Investir pour embellir le cadre de vie et réduire l’isolement des habitants est désormais nécessaire
Le déploiement ou au moins le maintien de petites lignes ferroviaires est utile alors que seuls 10 % de la population dans les zones rurales les plus éloignées vivent à proximité d’une ligne de transport. Le numérique est un enjeu dans des villages où l’accès Internet voire téléphonique est très fragile. Pour embellir les centres-bourgs, une réflexion doit être menée sur une éligibilité plus étendue aux crédits de l’agence nationale de rénovation urbaine (ANRU).
Cet effort de rénovation doit être poursuivi dans les banlieues (95 % des habitants qui en ont bénéficié s’en disent satisfaits). Pour ce qui est des transports, les embouteillages et pannes à répétition des trains en Île-de-France empoisonnent le quotidien des habitants. Il n’est pas normal que cette région, qui représente 25 % du trafic ferroviaire national, ne reçoive que 10% des financements.
Une répartition plus équitable des services publics sur le territoire est due aux habitants
La priorité doit être donnée aux services publics de santé. Il est choquant que l’espérance de vie soit par exemple inférieure de trois ans à la moyenne nationale dans le Nord-Pas-de-Calais. Cela suppose que les crédits soient affectés selon les besoins de la population et non de la consommation constatée (découlant de l’offre existante). De façon générale, l’ouverture de maisons de service aux publics doit être poursuivie et aller de pair avec un « service public en ligne » assurant 100 % de réponse à des horaires adaptés aux usagers, ce qui est loin d’être le cas aujourd’hui.

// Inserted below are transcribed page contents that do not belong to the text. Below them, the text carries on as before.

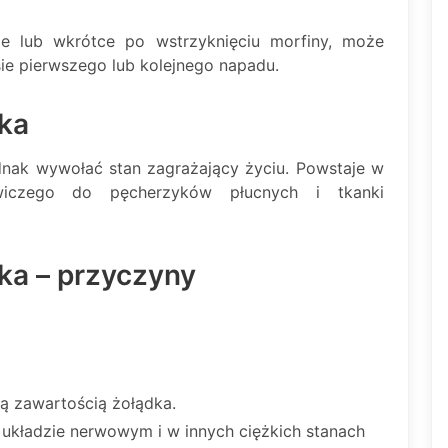
ie lub wkrótce po wstrzyknięciu morfiny, może
e pierwszego lub kolejnego napadu.
ka
dnak wywołać stan zagrażający życiu. Powstaje w
wiczego do pęcherzyków płucnych i tkanki
ka – przyczyny
ą zawartością żołądka.
kładzie nerwowym i w innych ciężkich stanach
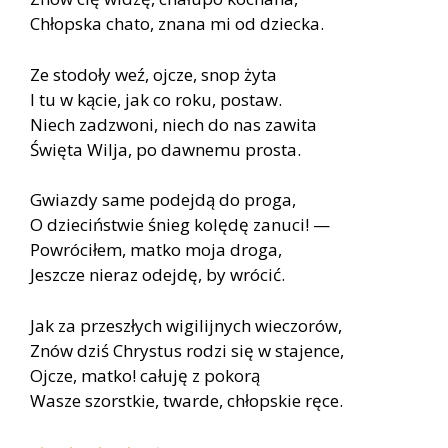
Chłopska chato, znana mi od dziecka.
Ze stodoły weź, ojcze, snop żyta
I tu w kącie, jak co roku, postaw.
Niech zadzwoni, niech do nas zawita
Święta Wilja, po dawnemu prosta.
Gwiazdy same podejdą do proga,
O dzieciństwie śnieg kolędę zanuci! —
Powróciłem, matko moja droga,
Jeszcze nieraz odejdę, by wrócić.
Jak za przeszłych wigilijnych wieczorów,
Znów dziś Chrystus rodzi się w stajence,
Ojcze, matko! całuję z pokorą
Wasze szorstkie, twarde, chłopskie ręce.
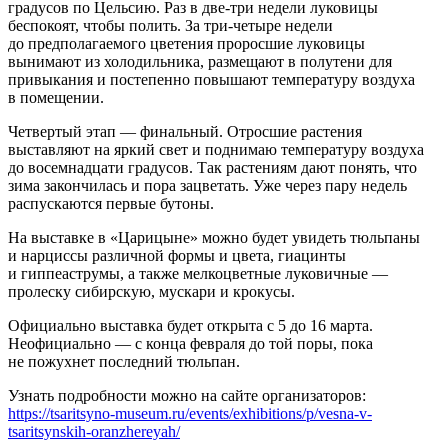
градусов по Цельсию. Раз в две-три недели луковицы
беспокоят, чтобы полить. За три-четыре недели
до предполагаемого цветения проросшие луковицы
вынимают из холодильника, размещают в полутени для
привыкания и постепенно повышают температуру воздуха
в помещении.
Четвертый этап — финальный. Отросшие растения
выставляют на яркий свет и поднимаю температуру воздуха
до восемнадцати градусов. Так растениям дают понять, что
зима закончилась и пора зацветать. Уже через пару недель
распускаются первые бутоны.
На выставке в «Царицыне» можно будет увидеть тюльпаны
и нарциссы различной формы и цвета, гиацинты
и гиппеаструмы, а также мелкоцветные луковичные —
пролеску сибирскую, мускари и крокусы.
Официально выставка будет открыта с 5 до 16 марта.
Неофициально — с конца февраля до той поры, пока
не пожухнет последний тюльпан.
Узнать подробности можно на сайте организаторов:
https://tsaritsyno-museum.ru/events/exhibitions/p/vesna-v-
tsaritsynskih-oranzhereyah/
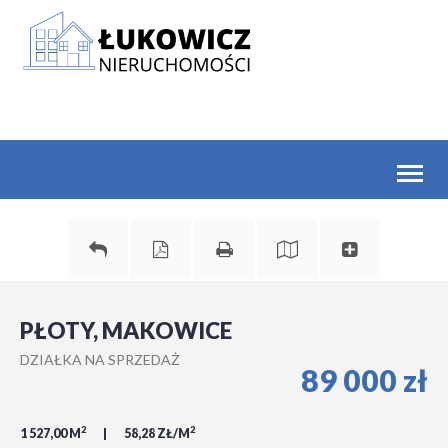
Toggl
naviga
PŁOTY, MAKOWICE
DZIAŁKA NA SPRZEDAŻ
89 000 zł
2
2
1 527,00 M
58,28 ZŁ/M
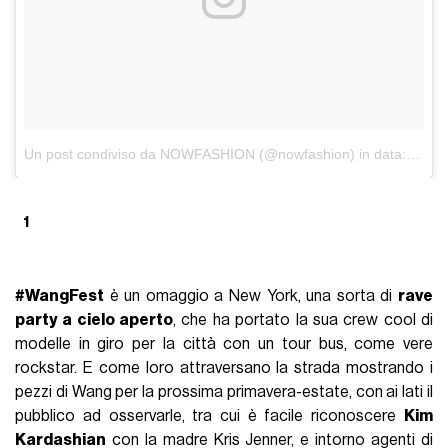
lampo, più uno stiloso rave party che una semplice sfilata di
moda.
THE RUNWAY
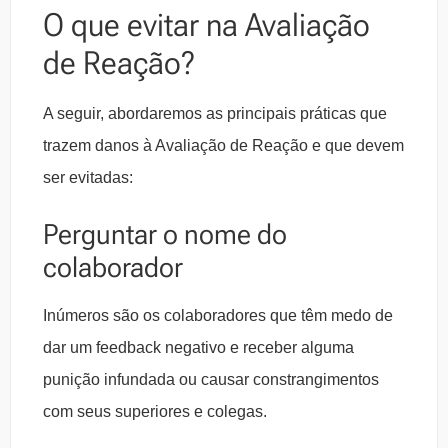
O que evitar na Avaliação
de Reação?
A seguir, abordaremos as principais práticas que
trazem danos à Avaliação de Reação e que devem
ser evitadas:
Perguntar o nome do
colaborador
Inúmeros são os colaboradores que têm medo de
dar um feedback negativo e receber alguma
punição infundada ou causar constrangimentos
com seus superiores e colegas.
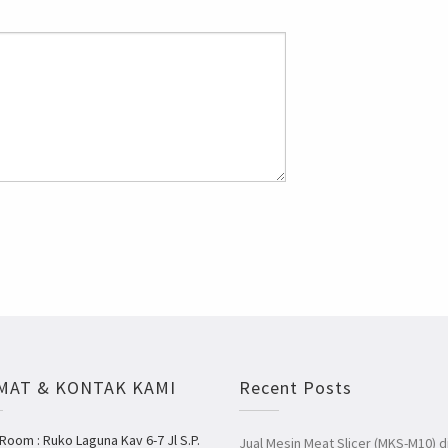
MAT & KONTAK KAMI
Recent Posts
oom : Ruko Laguna Kav 6-7 Jl S.P.
Jual Mesin Meat Slicer (MKS-M10) d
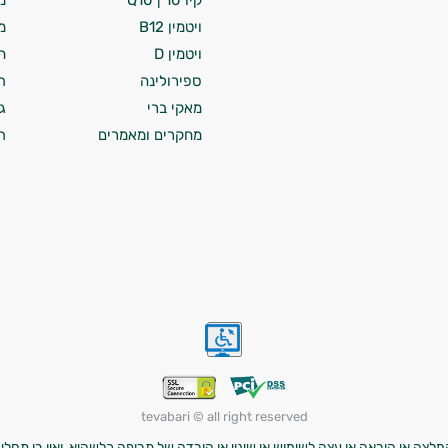
קיו 10 | Q10
מ
ויטמין B12
מ
ויטמין D
ח
ספירולינה
ת
מאקי ברי
ג
מחקרים ומאמרים
ת
tevabari © all right reserved
לצה או הוראה או עצה לשימוש או שינוי או הורדה של תרופה כלשהיא, ואין בו תחליף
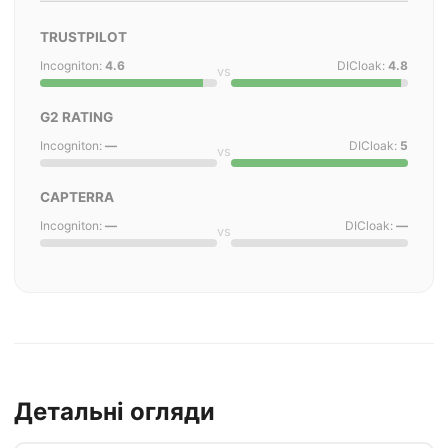
TRUSTPILOT
Incogniton:
4.6
DICloak:
4.8
vs
G2 RATING
Incogniton:
—
DICloak:
5
vs
CAPTERRA
Incogniton:
—
DICloak:
—
vs
Детальні огляди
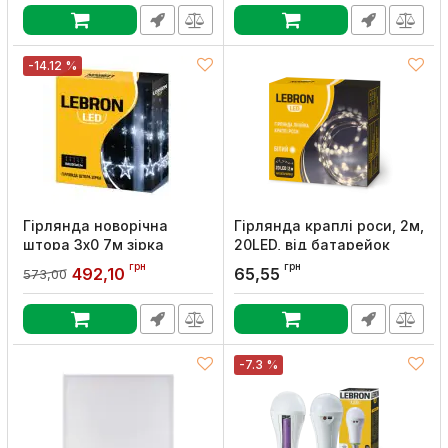
Артикул:
15-18-98
Артикул:
15-18-95
-14.12 %
Гірлянда новорічна
Гірлянда краплі роси, 2м,
штора 3х0 7м зірка
20LED, від батарейок
138LED біла IP20, Lebron
2*AA, жовта, IP20, Lebron
грн
грн
492,10
65,55
573,00
Артикул:
15-18-90
Артикул:
15-18-05
-7.3 %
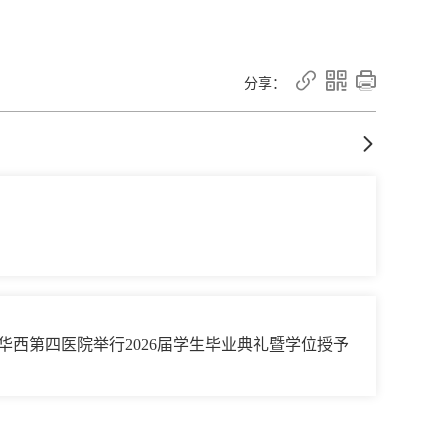



分享：

华西第四医院举行2026届学生毕业典礼暨学位授予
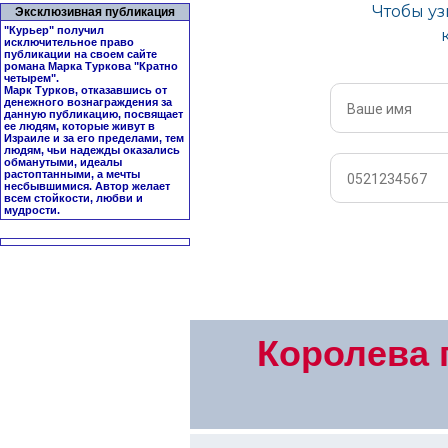
Эксклюзивная публикация
"Курьер" получил
исключительное право
публикации на своем сайте
романа Марка Туркова "
Кратно
четырем
".
Марк Турков, отказавшись от
денежного вознаграждения за
данную публикацию, посвящает
ее людям, которые живут в
Израиле и за его пределами, тем
людям, чьи надежды оказались
обманутыми, идеалы
растоптанными, а мечты
несбывшимися. Автор желает
всем стойкости, любви и
мудрости.
Королева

La reconstruction des territoires suppose une prise de recul dans le grand débat national qui s’ouvre pour voir qu’au-delà de leur détresse, ils ont des atouts à faire valoir. C’est aussi le respect qui doit être accordé tant aux habitants des villages qu’à ceux des quartiers pour apaiser les tensions sociales et permettre une sortie de crise. Plus durablement, ce travail est la condition pour une renaissance de ces lieux trop longtemps oubliés.